### Çıkarılmış Metin
____________________

11 Ekim 2008 Cumartesi

Dünya'nın Yarısını Arıyorum.


"Sapanca'dayım. Dört ay sonra aynı evde*, bambaşka bir ruh haliyle yatağa uzandım. Huzurluyum. Tüm tedirginliğim İstanbul'daki odamda kaldı. Canımı yakan, bana iyi gelmeyen tüm çözümsüzlüklerden, belirsizliklerden yeteri kadar uzakta bir ormanın ortasındayım...." diye bir yazıya başlayacağım ama bu gece değil. Bu gece canım Sapanca'da geçirdiğim üç günden bahsetmek istemiyor. Orada, o evde ve bana verilen odada neler düşündüğümden de konuşmak istemiyorum. Gölü, böğürtlenleri, sincapları.... anlatacağım. Sonra...

Dün gece, bozulan televizyon sayesinde - ki zaten çok az alakam vardır kendisiyle - kitaplarımı karıştırmaya başladım. Her rafı önlü arkalı iki sıra halinde kullandığımdan, bazılarını uzun zamandır elime alamamıştım... Geçenlerde M. Ersan'la hakkında uzun uzun konuştuğumuz Murathan Mungan'ın, Elli Parça: "Bir 2005 Kitabı" da onlardandı. Hani bazı satırların altını çizmiş olmasam, kitabı okuduğumu neredeyse unutmuşum. Aslında iyi ki çizmişim, çünkü harika bir özet geçmiş oldum böylece. İçimden yeniden okumak geldi kitabı. Sonlarına doğru bir yerde "iyi öpüşen bir sevgili dünyanın yarısı demektir" diyor. Haklı. Aynı lafı sevgili P. Özer de dediydi doğumgünümde. Ah bir de "aşk olmadan meşk olmaz" demişti ki, bence yılın lafıydı! Kadın boşuna şair değil, elbette o yumurtlayacak böyle sözleri.

____________________

### Veri kümesi öğeleri
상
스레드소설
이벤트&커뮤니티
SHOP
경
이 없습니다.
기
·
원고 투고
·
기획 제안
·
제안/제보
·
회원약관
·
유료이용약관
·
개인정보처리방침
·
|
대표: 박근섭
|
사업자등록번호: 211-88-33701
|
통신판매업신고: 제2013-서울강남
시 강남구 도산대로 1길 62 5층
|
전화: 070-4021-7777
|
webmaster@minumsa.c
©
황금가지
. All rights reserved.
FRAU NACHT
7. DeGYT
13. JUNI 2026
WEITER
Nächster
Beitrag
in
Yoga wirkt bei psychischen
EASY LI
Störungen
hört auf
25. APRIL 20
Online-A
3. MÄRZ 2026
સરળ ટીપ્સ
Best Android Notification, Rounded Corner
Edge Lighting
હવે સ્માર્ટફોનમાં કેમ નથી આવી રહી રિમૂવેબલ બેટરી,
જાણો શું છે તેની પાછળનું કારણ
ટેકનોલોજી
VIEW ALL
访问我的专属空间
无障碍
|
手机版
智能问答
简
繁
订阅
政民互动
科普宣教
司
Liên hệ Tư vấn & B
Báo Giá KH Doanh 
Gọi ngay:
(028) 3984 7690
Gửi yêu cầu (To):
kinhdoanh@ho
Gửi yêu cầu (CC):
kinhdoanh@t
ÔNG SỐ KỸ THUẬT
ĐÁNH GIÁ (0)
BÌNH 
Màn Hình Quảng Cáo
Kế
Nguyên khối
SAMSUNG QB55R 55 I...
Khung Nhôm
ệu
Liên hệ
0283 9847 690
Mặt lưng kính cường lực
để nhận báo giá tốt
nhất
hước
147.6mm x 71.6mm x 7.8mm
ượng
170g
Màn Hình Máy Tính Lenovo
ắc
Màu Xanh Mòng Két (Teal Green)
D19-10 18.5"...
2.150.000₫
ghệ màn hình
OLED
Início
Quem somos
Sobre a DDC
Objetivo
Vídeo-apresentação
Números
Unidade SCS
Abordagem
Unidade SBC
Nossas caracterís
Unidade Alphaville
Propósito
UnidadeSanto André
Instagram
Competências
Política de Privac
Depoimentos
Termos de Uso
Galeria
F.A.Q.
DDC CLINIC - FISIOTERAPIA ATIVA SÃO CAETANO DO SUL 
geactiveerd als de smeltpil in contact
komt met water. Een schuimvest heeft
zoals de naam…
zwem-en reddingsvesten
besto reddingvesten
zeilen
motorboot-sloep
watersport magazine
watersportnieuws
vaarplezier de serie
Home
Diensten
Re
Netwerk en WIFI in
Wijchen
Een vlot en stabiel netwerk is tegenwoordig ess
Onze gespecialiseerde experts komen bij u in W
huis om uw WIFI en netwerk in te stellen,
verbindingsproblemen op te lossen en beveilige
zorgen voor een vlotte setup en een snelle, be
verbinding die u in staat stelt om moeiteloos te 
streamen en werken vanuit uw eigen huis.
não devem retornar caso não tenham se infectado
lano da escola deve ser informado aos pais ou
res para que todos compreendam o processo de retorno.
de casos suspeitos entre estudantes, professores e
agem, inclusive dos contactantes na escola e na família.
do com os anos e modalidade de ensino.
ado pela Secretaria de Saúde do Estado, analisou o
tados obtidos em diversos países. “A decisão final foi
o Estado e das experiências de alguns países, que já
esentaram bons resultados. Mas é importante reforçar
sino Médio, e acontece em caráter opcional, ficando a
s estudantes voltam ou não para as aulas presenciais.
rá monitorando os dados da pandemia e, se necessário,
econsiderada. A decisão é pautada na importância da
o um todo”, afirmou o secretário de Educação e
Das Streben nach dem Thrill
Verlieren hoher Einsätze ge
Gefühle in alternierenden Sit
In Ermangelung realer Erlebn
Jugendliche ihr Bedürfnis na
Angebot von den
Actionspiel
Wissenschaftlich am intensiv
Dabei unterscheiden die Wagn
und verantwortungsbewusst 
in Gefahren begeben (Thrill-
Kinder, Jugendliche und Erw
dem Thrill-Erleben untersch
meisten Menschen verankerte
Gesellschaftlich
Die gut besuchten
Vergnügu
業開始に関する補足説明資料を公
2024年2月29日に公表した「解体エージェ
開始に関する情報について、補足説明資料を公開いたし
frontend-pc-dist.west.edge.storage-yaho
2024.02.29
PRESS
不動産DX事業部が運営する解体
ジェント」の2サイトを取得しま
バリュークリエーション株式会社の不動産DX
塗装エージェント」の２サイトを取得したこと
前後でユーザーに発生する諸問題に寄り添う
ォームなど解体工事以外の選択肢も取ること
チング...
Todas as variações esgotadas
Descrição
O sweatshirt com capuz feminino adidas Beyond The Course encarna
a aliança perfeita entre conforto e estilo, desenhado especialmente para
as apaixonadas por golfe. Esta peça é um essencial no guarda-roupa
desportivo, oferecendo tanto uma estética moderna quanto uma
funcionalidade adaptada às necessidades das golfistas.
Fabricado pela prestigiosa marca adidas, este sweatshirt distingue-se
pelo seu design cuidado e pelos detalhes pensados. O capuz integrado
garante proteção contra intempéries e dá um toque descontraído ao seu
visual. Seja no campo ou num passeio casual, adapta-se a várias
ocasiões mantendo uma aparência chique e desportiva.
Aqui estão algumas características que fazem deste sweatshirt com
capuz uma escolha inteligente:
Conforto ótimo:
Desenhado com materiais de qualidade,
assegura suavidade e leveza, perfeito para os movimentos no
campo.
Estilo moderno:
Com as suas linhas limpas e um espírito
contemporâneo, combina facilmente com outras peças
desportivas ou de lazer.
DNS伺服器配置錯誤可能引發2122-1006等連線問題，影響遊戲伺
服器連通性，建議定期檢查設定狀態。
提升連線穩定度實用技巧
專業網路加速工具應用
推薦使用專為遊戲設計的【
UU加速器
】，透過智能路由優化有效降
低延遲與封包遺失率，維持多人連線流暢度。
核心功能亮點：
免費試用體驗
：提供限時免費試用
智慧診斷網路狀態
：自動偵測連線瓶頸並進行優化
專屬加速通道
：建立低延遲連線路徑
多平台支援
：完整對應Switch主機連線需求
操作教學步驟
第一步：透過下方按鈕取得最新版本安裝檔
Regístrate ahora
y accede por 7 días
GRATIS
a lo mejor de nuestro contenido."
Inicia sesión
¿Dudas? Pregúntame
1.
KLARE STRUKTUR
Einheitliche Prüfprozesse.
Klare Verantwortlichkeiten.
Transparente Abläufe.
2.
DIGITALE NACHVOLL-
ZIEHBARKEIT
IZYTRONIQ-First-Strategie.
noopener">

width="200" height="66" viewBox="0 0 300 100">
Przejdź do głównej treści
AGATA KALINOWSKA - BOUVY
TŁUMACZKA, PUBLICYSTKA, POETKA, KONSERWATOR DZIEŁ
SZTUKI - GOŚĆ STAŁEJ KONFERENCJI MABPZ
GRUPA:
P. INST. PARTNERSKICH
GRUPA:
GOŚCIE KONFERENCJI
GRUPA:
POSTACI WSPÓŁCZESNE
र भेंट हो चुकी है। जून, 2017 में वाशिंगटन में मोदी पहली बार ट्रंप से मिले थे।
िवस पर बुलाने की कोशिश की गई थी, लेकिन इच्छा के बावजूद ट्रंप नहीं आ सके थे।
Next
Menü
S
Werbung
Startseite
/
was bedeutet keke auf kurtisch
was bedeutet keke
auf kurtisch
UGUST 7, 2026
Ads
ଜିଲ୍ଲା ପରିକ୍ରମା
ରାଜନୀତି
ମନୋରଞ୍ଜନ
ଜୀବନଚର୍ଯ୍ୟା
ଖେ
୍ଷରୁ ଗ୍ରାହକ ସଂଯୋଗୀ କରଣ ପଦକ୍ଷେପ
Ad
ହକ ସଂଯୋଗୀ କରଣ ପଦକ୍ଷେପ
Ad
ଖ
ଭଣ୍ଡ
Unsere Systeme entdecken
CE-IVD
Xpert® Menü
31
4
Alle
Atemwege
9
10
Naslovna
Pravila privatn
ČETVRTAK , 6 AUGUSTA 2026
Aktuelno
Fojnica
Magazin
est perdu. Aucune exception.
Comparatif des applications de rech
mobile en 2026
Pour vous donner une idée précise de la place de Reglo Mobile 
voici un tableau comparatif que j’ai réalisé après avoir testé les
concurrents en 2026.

____________________

### Yazılı Görev 1
«Dünya'nın Yarısını Arıyorum» yazısına göre şu ifadeler doğru mu? Her biri için evet ya da hayır deyip kararı belirleyen sözleri yazıdan aynen alıntıla.
(a) Yazar Sapanca'da üç gün geçirmiştir.
(b) Yazar dün gece kitaplarını televizyon izlerken karıştırmıştır.
(c) "Aşk olmadan meşk olmaz" sözünü P. Özer söylemiştir.
### Yazılı Görev 2
«Dünya'nın Yarısını Arıyorum» yazısında "Dün gece, bozulan televizyon sayesinde" diye başlayan paragrafı, ana bilgileri koruyarak madde madde yeniden yazar mısın?
### Yazılı Görev 3
«Dünya'nın Yarısını Arıyorum» yazısını kaldığı yerden devam ettirir misin?
Bu malzemenin metinle hiçbir ilgisi yoktur.

### Cevap Bölümü 1
(a) Evet: "Bu gece canım Sapanca'da geçirdiğim üç günden bahsetmek istemiyor."
(b) Hayır: "Dün gece, bozulan televizyon sayesinde - ki zaten çok az alakam vardır kendisiyle - kitaplarımı karıştırmaya başladım."
(c) Evet: "Aynı lafı sevgili P. Özer de dediydi doğumgünümde. Ah bir de "aşk olmadan meşk olmaz" demişti"

### Cevap Bölümü 2
- Televizyon bozulunca yazar dün gece kitaplarını karıştırmaya başladı.
- Rafları önlü arkalı iki sıra hâlinde kullandığı için bazı kitaplarını uzun zamandır eline alamamıştı.
- Bunlardan biri, kısa süre önce M. Ersan'la uzun uzun konuştuğu Murathan Mungan'ın Elli Parça: "Bir 2005 Kitabı" idi.
- Bazı satırların altını çizmemiş olsa kitabı okuduğunu neredeyse unutmuş olacaktı. Çizdiği satırlar ona güzel bir özet sundu ve kitabı yeniden okumak istedi.
- Kitabın sonlarına doğru geçen "iyi öpüşen bir sevgili dünyanın yarısı demektir" sözünü haklı buluyor.
- P. Özer de aynı sözü yazarın doğum gününde söylemişti. Ayrıca yazarın yılın lafı saydığı "aşk olmadan meşk olmaz" sözünü de o söylemişti. Yazara göre bu sözleri bulması, şair olmasından geliyor.

### Cevap Bölümü 3
Kısacası kitapla beraber şehre, şehirde bıraktığım ruh bunaltıcı yaz mevsimine hızlı bir dönüş yaptım. Elimde Murathan'ın kırık dökük kelimeleri ve can yakan gerçekleriyle/hikayeleriyle dizimdeki yarayı seyrettim. Artık kaldırılacak bir kabuğu kalmadı, çünkü kabuk düştü. Daha evvel de farkettiğim gibi sadece azıcık pembe yaranın yeri. Olacak o kadar, şunun şurasında kaç ay oldu ki yerden kalkalı? Hem her gün Gümüşsuyu'nda yüz üstü yere kapaklanmaz insan. Yirmi yılda bir kez olur... ( Hala düşünüyorum, acaba o gece telefonumun şarjı bitmeseydi bütün bu hikayeler nasıl gelişirdi? Sanırım asla öğrenemeyeceğiz... ) "Çok iyi geldi! Acımadı" dedim kendi kendime!

Nah acımadı, düştüğü zaman gözüne yaş dolan ama ağlamamak için keçi gibi inat eden ve "acımadı ki" diyen çocuklardan farkım yoktu, bal gibi de acımıştı. Hem de çok acımıştı. Şükürler olsun ki geçti. Yaralarını taze tutanlardan değilim. Çok hızlı iyileşir benim yaralarım, fakat nedense derimde iz kalır. Kalitesiz bir tenim var; beşinci sınıf insan derisi!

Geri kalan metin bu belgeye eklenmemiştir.